===== Extrait du document
EXCLUSIF : Les réfugiés syriens à la frontière Algérie-Maroc sont déjà presque tous partis
ALGER – Pour les quinze derniers réfugiés syriens bloqués à la frontière entre l'Algérie et le Maroc, cette nuit de jeudi à vendredi fut une nuit d'horreur. « Après avoir longtemps marché pour se faufiler au Maroc, ils ont été interceptés par les militaires marocains qui les ont renvoyés dans le désert, les privant d'eau et de nourriture pour les punir », raconte le médecin franco-marocain Zouhair Lahna, qui se trouve sur place, à Middle East Eye. « Parmi eux, il y a huit enfants. Ce sont les plus vulnérables, ils sont très fatigués. »
Dans cette vidéo, un réfugié syrien raconte leur tentative ratée de passer au Maroc (Facebook)
Pour le médecin, l’annonce faite jeudi par l’Algérie d’accueillir « pour des raisons humanitaires » le groupe d’une quarantaine de réfugiés syriens arrive « un peu tard ». « Les habitants de Figuig ont fait passer la plupart des réfugiés syriens du côté marocain. Ils ne sont plus là où les autorités pensent qu’ils sont. »
« Il n’était plus possible de voir cette tragédie se dérouler devant nous », explique-t-il à Middle East Eye. « Comme personne ne faisait rien », les réfugiés ont été transférés par petits groupes jusqu’au Maroc. Le dernier groupe a essayé de passer cette nuit (de jeudi à vendredi), sans succès.
==========
===== Données fournies
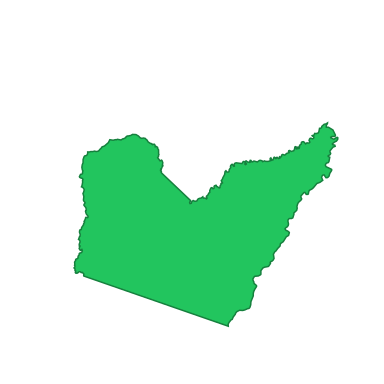 Formoso do Araguaia, Tocantins, Brazil (Natural Earth projection), rotated 212°
{"feature_id": "56859067B90509409067575", "entity_name": "Formoso do Araguaia", "entity_type": "district", "adm_level": 2, "iso_a3": "BRA", "parent_name": "Brazil", "parent_adm1": "Tocantins", "projection": "natural_earth1", "projection_center": [-50.052, -12.12], "detail": "fine", "context": "isolated", "style": "filled", "palette": "green", "viewbox_px": 384, "rotation_deg": 212, "n_neighbors": 0, "source": "geoboundaries", "source_scale": "gbopen_adm2", "svg_char_len": 5983}
<svg xmlns="http://www.w3.org/2000/svg" viewBox="0 0 384 384"><g transform="rotate(212 192 192)"><path d="M281.3,130.8L279.8,127.6L279.0,127.0L277.8,126.7L276.9,126.1L277.0,124.2L276.6,123.5L273.8,122.5L272.9,121.7L272.0,120.4L272.3,119.9L272.1,119.2L270.1,117.4L267.3,116.4L266.8,115.2L267.1,114.8L268.5,114.4L268.6,113.8L268.1,112.4L267.9,109.8L267.2,109.6L267.0,107.2L266.6,106.8L266.8,103.5L266.0,101.5L266.9,100.7L266.7,99.3L265.9,98.0L264.5,97.0L263.5,95.3L263.8,94.8L263.1,91.6L261.7,91.6L260.5,90.4L260.0,88.0L259.3,87.0L258.5,87.0L258.2,86.5L258.6,86.1L257.9,85.2L257.7,84.2L255.8,83.3L255.3,83.6L255.3,84.6L255.0,85.0L254.0,84.2L253.5,83.0L253.8,81.7L254.1,81.2L254.6,81.1L255.0,80.1L254.4,78.9L254.6,77.7L254.2,76.3L253.7,75.9L253.8,74.9L254.8,73.6L254.8,72.9L254.4,72.4L254.4,70.3L253.0,68.5L252.8,67.6L252.2,67.4L251.8,66.8L251.6,66.3L251.8,65.1L250.6,64.9L249.6,63.4L248.8,63.4L248.3,61.9L247.7,61.6L247.0,61.8L246.6,62.5L246.1,62.6L245.5,64.6L244.4,65.2L243.2,64.9L242.5,65.7L240.2,65.1L239.7,63.9L239.2,63.4L90.1,97.4L90.8,98.4L91.2,98.7L91.5,100.9L91.1,104.3L90.4,105.3L90.8,107.7L90.5,111.2L90.8,112.6L90.6,114.2L89.0,116.9L86.2,118.4L84.7,120.0L82.9,122.7L82.2,123.2L81.8,124.0L81.8,125.1L82.4,127.4L83.9,130.2L85.0,136.4L86.2,138.3L86.9,140.2L87.2,142.6L87.2,146.1L87.7,146.8L89.4,147.2L90.3,147.1L91.2,147.6L92.0,148.6L93.4,149.4L94.3,150.6L94.3,153.1L94.1,153.8L91.3,155.9L90.0,158.1L90.0,158.8L91.9,161.8L91.6,165.1L90.7,166.6L87.8,169.3L87.6,170.1L87.6,173.0L88.3,173.5L88.4,174.4L87.6,175.5L87.1,177.2L87.2,179.1L90.0,182.4L90.1,185.2L89.6,186.4L89.4,189.6L88.7,192.7L89.6,195.1L88.3,198.2L88.3,204.0L87.1,206.3L87.9,209.1L88.4,209.4L90.2,209.6L91.9,209.3L93.6,210.0L93.5,211.4L92.7,213.1L92.7,214.7L93.2,216.0L95.3,218.2L95.8,219.5L95.5,221.0L93.5,222.3L92.8,223.5L93.7,227.0L94.5,228.1L93.5,231.9L94.2,234.0L95.4,235.4L96.2,238.4L96.0,240.6L95.3,242.4L95.3,244.3L96.9,245.3L97.5,246.4L96.8,250.8L96.1,251.5L93.9,250.5L92.5,251.4L92.3,252.0L93.2,254.2L93.3,255.7L91.9,258.0L91.3,259.9L90.6,265.4L88.6,268.0L87.3,271.2L89.8,273.0L90.2,274.5L90.0,275.7L89.1,276.5L86.0,275.1L85.0,275.7L84.5,276.5L84.2,278.1L85.0,280.7L85.0,284.1L85.2,284.8L85.7,285.2L91.8,284.5L93.1,285.4L93.4,286.3L93.3,287.7L92.0,289.2L92.0,290.4L93.6,294.5L95.3,294.3L95.7,295.0L94.7,296.7L94.7,297.5L94.9,298.3L96.1,299.0L96.8,300.0L96.2,304.7L94.8,306.6L95.7,307.4L97.9,306.7L98.5,307.2L97.7,309.7L96.5,311.6L96.3,313.7L97.0,315.2L97.6,315.4L98.4,314.7L99.6,311.9L103.0,311.5L103.4,311.9L102.7,313.3L100.3,314.8L100.2,315.6L100.6,316.3L105.4,319.3L110.7,319.2L112.4,318.1L113.4,319.5L113.4,321.8L113.7,322.4L114.4,320.8L115.8,319.5L116.7,316.5L116.3,315.4L116.7,314.1L117.6,313.6L116.4,310.5L116.2,309.1L117.6,307.4L119.0,306.7L118.7,304.9L120.0,303.5L119.5,303.2L118.5,303.4L117.7,303.2L117.4,302.6L117.5,301.6L118.0,300.9L119.4,300.7L120.2,300.3L120.4,299.3L120.1,297.8L118.5,296.8L118.6,295.8L119.5,294.9L120.5,294.7L121.2,293.0L123.3,293.7L124.2,293.7L125.1,293.0L125.5,292.1L124.8,290.2L125.5,288.7L124.8,287.2L125.0,286.8L126.0,286.3L126.1,285.6L125.4,285.2L124.5,286.6L124.2,285.8L126.3,283.9L126.9,284.3L127.8,285.5L128.4,285.2L128.6,284.7L127.7,282.4L127.6,280.9L129.3,279.0L131.3,278.9L131.8,278.3L131.7,277.6L130.5,276.9L132.3,274.7L132.6,273.1L133.2,272.3L134.9,272.0L135.4,271.4L135.5,270.5L135.0,269.6L135.3,268.5L136.4,268.4L136.4,267.8L135.5,267.1L136.4,266.2L138.3,266.5L138.6,266.0L138.3,265.5L138.5,264.8L139.1,264.6L139.9,265.2L140.7,265.1L140.8,264.4L140.3,262.2L141.0,261.4L143.2,262.7L143.5,261.9L142.6,260.5L141.9,260.3L143.2,258.7L144.2,257.9L146.0,256.9L147.0,256.8L148.1,255.2L149.2,255.6L151.0,255.0L151.6,254.4L152.5,252.1L155.9,251.1L156.5,249.7L157.1,249.4L158.9,250.0L159.4,249.7L159.3,248.9L158.2,248.6L158.7,247.7L160.9,246.9L162.5,247.1L162.9,246.6L162.6,245.4L164.2,245.4L164.7,244.9L164.7,242.6L170.1,240.1L171.0,238.8L170.9,237.6L169.8,236.3L170.2,235.9L172.6,236.8L173.0,236.3L173.2,234.9L172.9,234.0L172.1,233.2L172.3,230.8L171.4,228.8L171.7,228.2L172.8,227.4L174.5,228.0L174.8,226.9L173.6,224.1L173.4,220.7L173.0,218.7L173.2,217.1L171.0,215.9L171.2,215.4L171.7,215.1L171.9,214.5L171.4,213.9L171.4,212.0L170.6,210.5L171.0,209.9L171.6,209.8L173.2,210.0L174.1,209.7L174.9,210.5L175.4,210.3L176.1,209.3L176.3,208.6L175.3,206.8L175.6,206.2L176.2,205.8L177.3,206.3L177.8,206.0L178.1,205.3L177.7,202.6L176.7,201.1L177.2,199.8L176.9,198.2L177.5,196.0L176.1,194.8L175.9,194.4L176.1,193.8L177.8,193.8L178.8,192.9L179.4,192.9L180.3,193.7L181.0,191.7L182.1,190.8L182.9,189.8L183.3,188.7L183.1,187.2L183.5,186.6L184.7,185.6L186.5,185.4L187.1,183.3L186.6,182.1L187.5,181.1L188.0,181.3L188.5,181.9L188.7,184.0L227.4,191.9L228.5,192.3L228.9,193.3L229.4,193.6L229.9,193.4L230.3,193.8L230.0,194.8L230.6,195.2L230.3,195.9L230.7,197.9L230.5,198.6L230.8,199.1L231.3,199.0L232.3,201.4L234.0,202.7L234.7,202.9L235.6,201.5L239.3,202.9L239.3,204.5L239.9,205.4L239.8,206.1L240.7,206.9L242.7,210.0L244.5,210.9L244.8,211.6L245.5,211.7L246.4,211.7L247.1,210.9L247.9,211.9L248.9,212.5L249.5,212.5L250.5,211.3L251.2,211.6L251.7,211.2L252.3,211.5L253.5,211.1L256.0,211.3L257.5,212.2L258.9,212.3L259.9,212.7L261.7,212.1L263.0,210.9L264.6,210.5L267.1,211.1L270.0,211.0L273.0,209.3L273.8,207.6L276.1,205.4L276.6,205.2L277.2,203.8L277.0,203.1L277.3,202.5L278.4,200.7L278.8,200.5L279.8,198.5L283.3,197.1L283.7,196.3L284.7,195.8L286.3,194.1L289.4,192.8L289.1,189.6L290.6,184.6L292.2,182.6L292.3,180.5L292.6,179.9L293.0,177.1L294.7,175.5L296.2,175.1L297.8,173.5L299.2,172.7L300.3,171.5L301.7,170.7L301.0,169.6L300.6,168.1L301.0,166.9L302.2,165.6L302.2,164.5L301.6,161.9L299.9,159.1L299.5,156.9L298.5,154.6L296.7,152.6L295.7,152.1L295.3,150.7L294.7,149.9L294.9,148.6L295.9,147.9L295.6,145.3L295.0,144.9L294.0,144.9L292.0,145.4L291.0,144.7L291.0,143.8L289.9,142.3L288.7,139.2L288.5,137.8L286.8,138.0L284.6,136.9L283.8,134.3L283.7,133.0L281.3,130.8ZM162.1,245.0L161.1,244.9L160.7,244.4L161.2,243.5L162.1,243.7L162.1,245.0Z" fill="#22c55e" stroke="#15803d" stroke-width="1.5"/></g></svg>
==========
[Consigne A] Recopiez sans aucune modification le passage de l'article sur les réfugiés syriens qui va de « Pour le médecin, l’annonce » à « vendredi), sans succès. ».
[Consigne B] Prolongez l'article sur les réfugiés syriens à la frontière entre l'Algérie et le Maroc, en reprenant après sa dernière phrase.

[Corrigé A]
Pour le médecin, l’annonce faite jeudi par l’Algérie d’accueillir « pour des raisons humanitaires » le groupe d’une quarantaine de réfugiés syriens arrive « un peu tard ». « Les habitants de Figuig ont fait passer la plupart des réfugiés syriens du côté marocain. Ils ne sont plus là où les autorités pensent qu’ils sont. »
« Il n’était plus possible de voir cette tragédie se dérouler devant nous », explique-t-il à Middle East Eye. « Comme personne ne faisait rien », les réfugiés ont été transférés par petits groupes jusqu’au Maroc. Le dernier groupe a essayé de passer cette nuit (de jeudi à vendredi), sans succès.

[Corrigé B]
Fin avril, MEE révélait que le Maroc et l’Algérie avaient bloqué l’aide humanitaire aux réfugiés coincés dans une zone tampon entre les deux pays.
Selon les habitants de Figuig, petite ville de quelque 15 000 habitants de la frontière, les autorités marocaines avaient interdit aux réfugiés tout contact avec la population. Côté algérien, il était également impossible pour les habitants d’accéder aux réfugiés.
« Il faut comprendre à quoi ressemble la zone », explique Zouhair Lahna. « Figuig est une oasis avec des montagnes et derrière, une vallée avec le désert. Cette vallée appartenait au Maroc mais avec le temps, elle est devenue une zone tampon, un no man’s land. C’est là que se trouvent les réfugiés. »
Dans cette vidéo, le docteur Zouhair Lahna explique la configuration de Figuig
Depuis six semaines, ces réfugiés qui n’ont pas accès à l’oasis, vivent donc dans un environnement très hostile. Les températures à l’ombre pendant la journée atteignent à cette période de l’année 45°C.
« La journée, ils restent dans des ‘’tentes’’ qui n’en sont pas vraiment [elles sont fabriquées avec des bouts de tissu et tiennent avec des pierres et des branches sèches de palmiers] et ils sortent la nuit. Mais la nuit, c’est dangereux car la zone est infestée de serpents et de scorpions », souligne le médecin.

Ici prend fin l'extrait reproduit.